Microsoft’s support of Israel’s genocide in Gaza – which continues despite a supposed ceasefire – is also potentially on the docket.
"It would be difficult to say [if we’ll make Israel a core bargaining issue] without seeing what the bargaining surveys comment on, but I can say for myself personally that, yeah, I want no part in [Israel's] usage of Microsoft tools and the deals between Israel and Microsoft," said Willis.
"The folks that are in charge of a lot of these decision-making processes, it's a lot of Ivy League MBAs, a lot of folks with zero game experience."
More broadly, Willis believes the union will allow for more input from developers, as opposed to execs who have never shipped a game and, indeed, might not play them at all.
"We see the direction the industry is headed,” said Willis. “The folks that are in charge of a lot of these decision-making processes, it's a lot of Ivy League MBAs, a lot of folks with zero game experience – not just from the management standpoint, but zero experience in actually making games. ... I find little evidence of them really enjoying games or playing games personally."

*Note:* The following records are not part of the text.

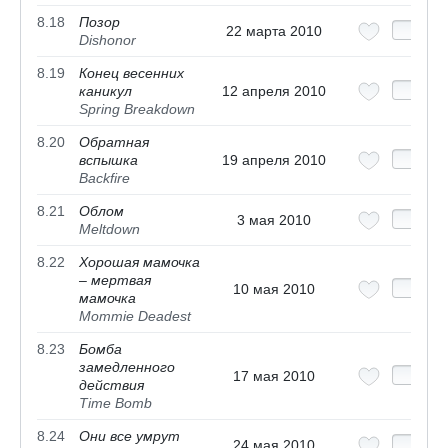
8.18
Позор
22 марта 2010
Dishonor
8.19
Конец весенних
каникул
12 апреля 2010
Spring Breakdown
8.20
Обратная
вспышка
19 апреля 2010
Backfire
8.21
Облом
3 мая 2010
Meltdown
8.22
Хорошая мамочка
– мертвая
10 мая 2010
мамочка
Mommie Deadest
8.23
Бомба
замедленного
17 мая 2010
действия
Time Bomb
8.24
Они все умрут
24 мая 2010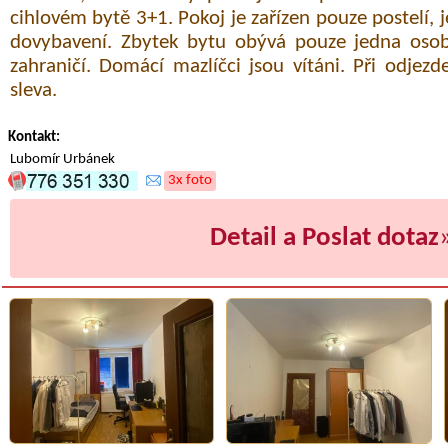
cihlovém bytě 3+1. Pokoj je zařízen pouze postelí,
dovybavení. Zbytek bytu obývá pouze jedna osoba
zahraničí. Domácí mazlíčci jsou vítáni. Při odje
sleva.
Kontakt:
Lubomír Urbánek
3x foto
Detail a Poslat dotaz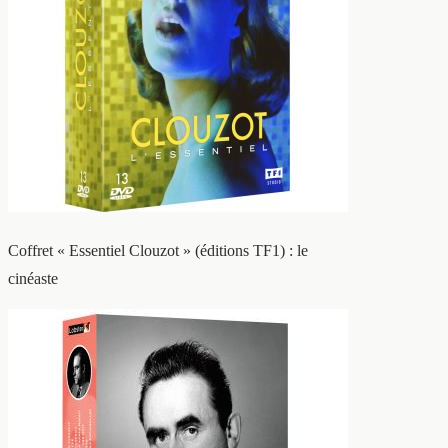
Coffret « Essentiel Clouzot » (éditions TF1) : le
cinéaste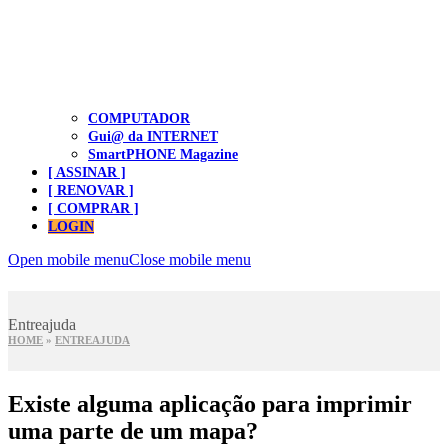
COMPUTADOR
Gui@ da INTERNET
SmartPHONE Magazine
[ ASSINAR ]
[ RENOVAR ]
[ COMPRAR ]
LOGIN
Open mobile menu
Close mobile menu
Entreajuda
HOME
»
ENTREAJUDA
Existe alguma aplicação para imprimir
uma parte de um mapa?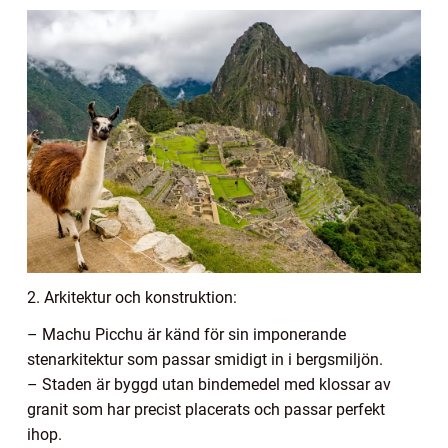
2. Arkitektur och konstruktion:
– Machu Picchu är känd för sin imponerande
stenarkitektur som passar smidigt in i bergsmiljön.
– Staden är byggd utan bindemedel med klossar av
granit som har precist placerats och passar perfekt
ihop.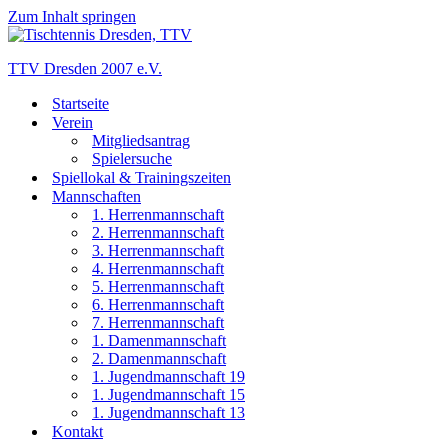
Zum Inhalt springen
TTV Dresden 2007 e.V.
Startseite
Verein
Mitgliedsantrag
Spielersuche
Spiellokal & Trainingszeiten
Mannschaften
1. Herrenmannschaft
2. Herrenmannschaft
3. Herrenmannschaft
4. Herrenmannschaft
5. Herrenmannschaft
6. Herrenmannschaft
7. Herrenmannschaft
1. Damenmannschaft
2. Damenmannschaft
1. Jugendmannschaft 19
1. Jugendmannschaft 15
1. Jugendmannschaft 13
Kontakt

“I think the more video game studios that unionize, and the greater percentage of video game employees that are in a union, it's not just better for them as individuals or folks that are raising families or have mortgages; it keeps talent from shedding,” he added. “You get to keep people in the industry who have experience and the amount of game credits that allow them to do things and create games that a contract-only or much more volatile workforce simply couldn't.”